● ABOUT THIS EXERCISE
Extract all of the data and reproduce it precisely.

===== MATERIAL FOR THIS EXERCISE =====

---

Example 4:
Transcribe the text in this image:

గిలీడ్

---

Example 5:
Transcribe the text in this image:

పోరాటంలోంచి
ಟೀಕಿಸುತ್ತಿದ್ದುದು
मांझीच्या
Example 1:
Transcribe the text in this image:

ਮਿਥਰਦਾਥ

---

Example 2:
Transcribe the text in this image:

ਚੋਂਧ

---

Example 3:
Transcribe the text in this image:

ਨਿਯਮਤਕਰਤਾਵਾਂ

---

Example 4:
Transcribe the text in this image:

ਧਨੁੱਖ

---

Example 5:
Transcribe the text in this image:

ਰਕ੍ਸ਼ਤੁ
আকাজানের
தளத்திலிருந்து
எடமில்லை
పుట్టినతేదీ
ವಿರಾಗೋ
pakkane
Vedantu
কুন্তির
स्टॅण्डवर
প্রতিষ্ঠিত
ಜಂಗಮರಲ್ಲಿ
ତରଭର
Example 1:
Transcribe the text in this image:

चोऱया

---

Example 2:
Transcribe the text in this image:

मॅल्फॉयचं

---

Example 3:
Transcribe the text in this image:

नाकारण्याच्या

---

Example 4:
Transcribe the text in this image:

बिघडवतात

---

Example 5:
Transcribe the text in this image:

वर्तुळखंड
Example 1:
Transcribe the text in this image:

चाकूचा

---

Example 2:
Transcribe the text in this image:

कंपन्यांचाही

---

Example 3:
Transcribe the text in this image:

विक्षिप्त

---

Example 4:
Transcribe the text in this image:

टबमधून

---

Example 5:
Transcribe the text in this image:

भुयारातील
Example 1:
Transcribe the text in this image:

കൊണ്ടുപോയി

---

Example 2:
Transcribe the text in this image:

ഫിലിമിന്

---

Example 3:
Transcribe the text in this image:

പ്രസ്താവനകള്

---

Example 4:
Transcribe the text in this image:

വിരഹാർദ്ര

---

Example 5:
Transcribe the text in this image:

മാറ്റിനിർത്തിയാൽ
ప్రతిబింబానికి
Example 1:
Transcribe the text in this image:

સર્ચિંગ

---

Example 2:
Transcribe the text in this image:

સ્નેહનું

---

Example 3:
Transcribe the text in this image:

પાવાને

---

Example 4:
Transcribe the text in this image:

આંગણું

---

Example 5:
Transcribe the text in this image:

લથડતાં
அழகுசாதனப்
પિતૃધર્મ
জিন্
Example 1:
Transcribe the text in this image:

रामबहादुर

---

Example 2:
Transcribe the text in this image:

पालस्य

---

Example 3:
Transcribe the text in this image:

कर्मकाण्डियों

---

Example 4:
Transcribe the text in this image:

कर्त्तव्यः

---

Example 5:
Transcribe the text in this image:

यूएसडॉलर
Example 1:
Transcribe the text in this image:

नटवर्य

=====

● PROBLEM SOLUTION
---

Example 4:
Transcribe the text in this image:

గిలీడ్

---

Example 5:
Transcribe the text in this image:

పోరాటంలోంచి
ಟೀಕಿಸುತ್ತಿದ್ದುದು
मांझीच्या
Example 1:
Transcribe the text in this image:

ਮਿਥਰਦਾਥ

---

Example 2:
Transcribe the text in this image:

ਚੋਂਧ

---

Example 3:
Transcribe the text in this image:

ਨਿਯਮਤਕਰਤਾਵਾਂ

---

Example 4:
Transcribe the text in this image:

ਧਨੁੱਖ

---

Example 5:
Transcribe the text in this image:

ਰਕ੍ਸ਼ਤੁ
আকাজানের
தளத்திலிருந்து
எடமில்லை
పుట్టినతేదీ
ವಿರಾಗೋ
pakkane
Vedantu
কুন্তির
स्टॅण्डवर
প্রতিষ্ঠিত
ಜಂಗಮರಲ್ಲಿ
ତରଭର
Example 1:
Transcribe the text in this image:

चोऱया

---

Example 2:
Transcribe the text in this image:

मॅल्फॉयचं

---

Example 3:
Transcribe the text in this image:

नाकारण्याच्या

---

Example 4:
Transcribe the text in this image:

बिघडवतात

---

Example 5:
Transcribe the text in this image:

वर्तुळखंड
Example 1:
Transcribe the text in this image:

चाकूचा

---

Example 2:
Transcribe the text in this image:

कंपन्यांचाही

---

Example 3:
Transcribe the text in this image:

विक्षिप्त

---

Example 4:
Transcribe the text in this image:

टबमधून

---

Example 5:
Transcribe the text in this image:

भुयारातील
Example 1:
Transcribe the text in this image:

കൊണ്ടുപോയി

---

Example 2:
Transcribe the text in this image:

ഫിലിമിന്

---

Example 3:
Transcribe the text in this image:

പ്രസ്താവനകള്

---

Example 4:
Transcribe the text in this image:

വിരഹാർദ്ര

---

Example 5:
Transcribe the text in this image:

മാറ്റിനിർത്തിയാൽ
ప్రతిబింబానికి
Example 1:
Transcribe the text in this image:

સર્ચિંગ

---

Example 2:
Transcribe the text in this image:

સ્નેહનું

---

Example 3:
Transcribe the text in this image:

પાવાને

---

Example 4:
Transcribe the text in this image:

આંગણું

---

Example 5:
Transcribe the text in this image:

લથડતાં
அழகுசாதனப்
પિતૃધર્મ
জিন্
Example 1:
Transcribe the text in this image:

रामबहादुर

---

Example 2:
Transcribe the text in this image:

पालस्य

---

Example 3:
Transcribe the text in this image:

कर्मकाण्डियों

---

Example 4:
Transcribe the text in this image:

कर्त्तव्यः

---

Example 5:
Transcribe the text in this image:

यूएसडॉलर
Example 1:
Transcribe the text in this image:

नटवर्य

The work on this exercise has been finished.